Ironically it has just settled down - I dug out my G4 to post and left the MB alone. It seems happy at the moment - no processes of any note at all. But it really did have a fit, and was massively unresponsive for quite a long time. I hope it was a one off episode anyway.

Is there something I could do maintenance wise to keep it from messing up like that again?

And thank you all very much for such quick replies
 

skunk

macrumors G4
Jun 29, 2002
11,758
6,107
Republic of Ukistan
sunfast said:
Never had a kernal panic on any mac (to date!). I do have third party RAM in but that passed a full memtest and has been in there happily for a couple of months.



Ironically it has just settled down - I dug out my G4 to post and left the MB alone. It seems happy at the moment - no processes of any note at all. But it really did have a fit, and was massively unresponsive for quite a long time. I hope it was a one off episode anyway.

Is there something I could do maintenance wise to keep it from messing up like that again?

And thank you all very much for such quick replies
My set-up keeps spiking in Safari, activity rockets to 100% and then down to 2%. Is it connected to Safari, perhaps?
 

frenetic

macrumors regular
Feb 11, 2004
228
27
Amsterdam
This sounds very much like a hard drive failing. Open disk utility, and check the smart status of your drive. If it says failing, back up crucial data immediately. If I were you I would also run the disk utility from the install disk and run "repair disk".
 

NextTuesday

macrumors member
Aug 31, 2006
86
0
Cork, Ireland
Might I reccommend (as a second last resort, last being contacting Apple) wiping your Hard-Drive and re-installing OS X again? (after you back-up, of course)
 

sunfast

macrumors 68020
Original poster
Oct 14, 2005
2,135
53
frenetic said:
This sounds very much like a hard drive failing. Open disk utility, and check the smart status of your drive. If it says failing, back up crucial data immediately. If I were you I would also run the disk utility from the install disk and run "repair disk".

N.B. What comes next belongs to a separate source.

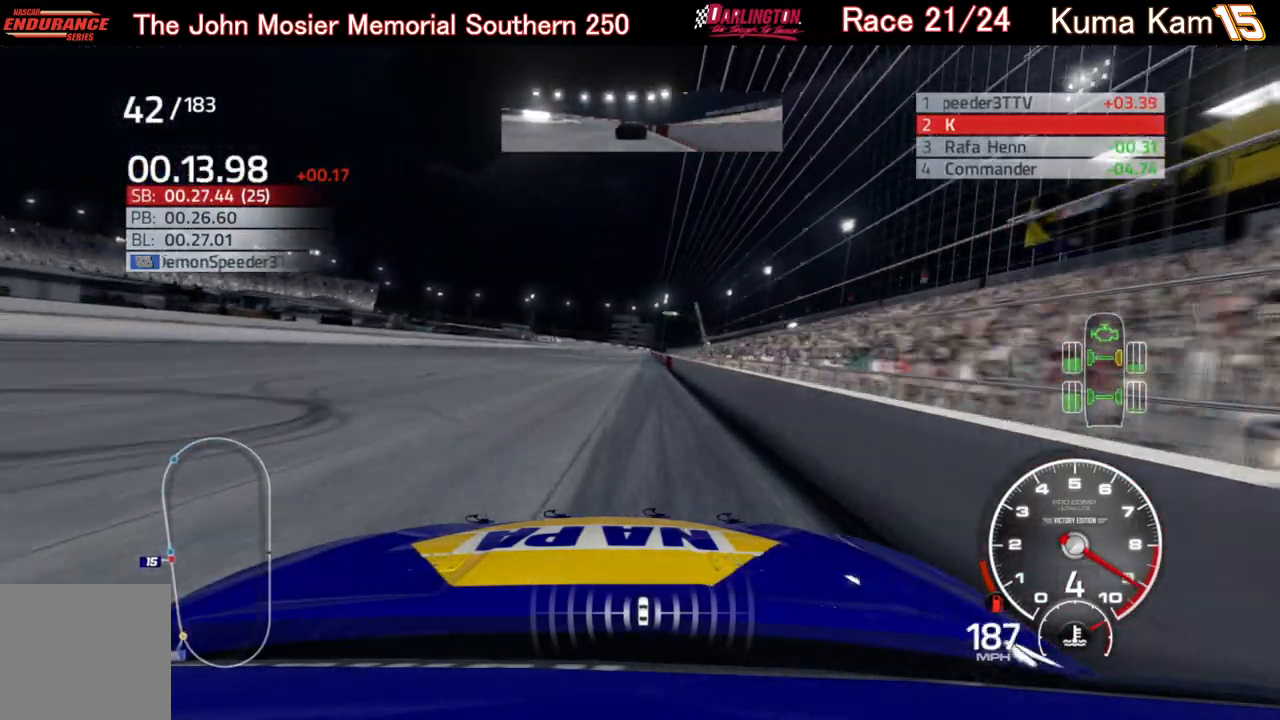
{"buttons": ["R2"], "left_stick": "center", "right_stick": "center", "events": [[50, "left_stick", "right"], [117, "left_stick", "center"], [283, "left_stick", "right"], [367, "left_stick", "center"]]}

This is interesting. I wondered about this and consequently verified the disk using disk utility. It reckoned it was all good. The drive isn't very old (1 year) so it shouldn't be wearing out should it?
 

mkrishnan

Moderator emeritus
Jan 9, 2004
29,776
15
Grand Rapids, MI, USA
You are way below the "mean time between failures." But there's an underlying normal distribution. Drives do occasionally fail early. Verifying the disk actually has NOTHING to do with this though. Be careful. Verifying means that the disk *logical* structure is valud -- not the physical structure. The check for physical structure is that Disk Utility should say the disk has a SMART status of Verified at the bottom of the window.
 

sunfast

macrumors 68020
Original poster
Oct 14, 2005
2,135
53
mkrishnan said:
You are way below the "mean time between failures." But there's an underlying normal distribution. Drives do occasionally fail early. Verifying the disk actually has NOTHING to do with this though. Be careful. Verifying means that the disk *logical* structure is valud -- not the physical structure. The check for physical structure is that Disk Utility should say the disk has a SMART status of Verified at the bottom of the window.

This is remembering off the top of my head (not at my mac now) but I think it said something like SMART status N/A. Does that make sense?
 

frenetic

macrumors regular
Feb 11, 2004
228
27
Amsterdam
I think that is a bad sign... If I am not mistaken your start-up hard disk should always be verifiable. Once yo get back to your mac check it out again.

I just had to think of a failed hard drive because that is exactly how my powerbook reacted when its hard drive failed: slow reaction times, taking ages to open apps...
 

sunfast

macrumors 68020
Original poster
Oct 14, 2005
2,135
53
frenetic said:
I think that is a bad sign... If I am not mistaken your start-up hard disk should always be verifiable. Once yo get back to your mac check it out again.

I just had to think of a failed hard drive because that is exactly how my powerbook reacted when its hard drive failed: slow reaction times, taking ages to open apps...

That's not my start up disk I wasn refering too - it's my USB2 external. Will check SMART status of my startup when I get home tonight.